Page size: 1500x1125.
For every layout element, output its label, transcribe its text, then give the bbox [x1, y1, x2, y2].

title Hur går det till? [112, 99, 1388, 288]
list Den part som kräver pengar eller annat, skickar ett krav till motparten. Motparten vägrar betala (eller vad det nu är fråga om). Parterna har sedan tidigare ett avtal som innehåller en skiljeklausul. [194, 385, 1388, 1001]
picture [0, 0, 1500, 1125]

+--

= What this task involves =
Repeat word for word each line from the one with "For every layout" to the end of the records above, inclusive.

= Response for this exercise =
For every layout element, output its label, transcribe its text, then give the bbox [x1, y1, x2, y2].

title Hur går det till? [112, 99, 1388, 288]
list Den part som kräver pengar eller annat, skickar ett krav till motparten. Motparten vägrar betala (eller vad det nu är fråga om). Parterna har sedan tidigare ett avtal som innehåller en skiljeklausul. [194, 385, 1388, 1001]
picture [0, 0, 1500, 1125]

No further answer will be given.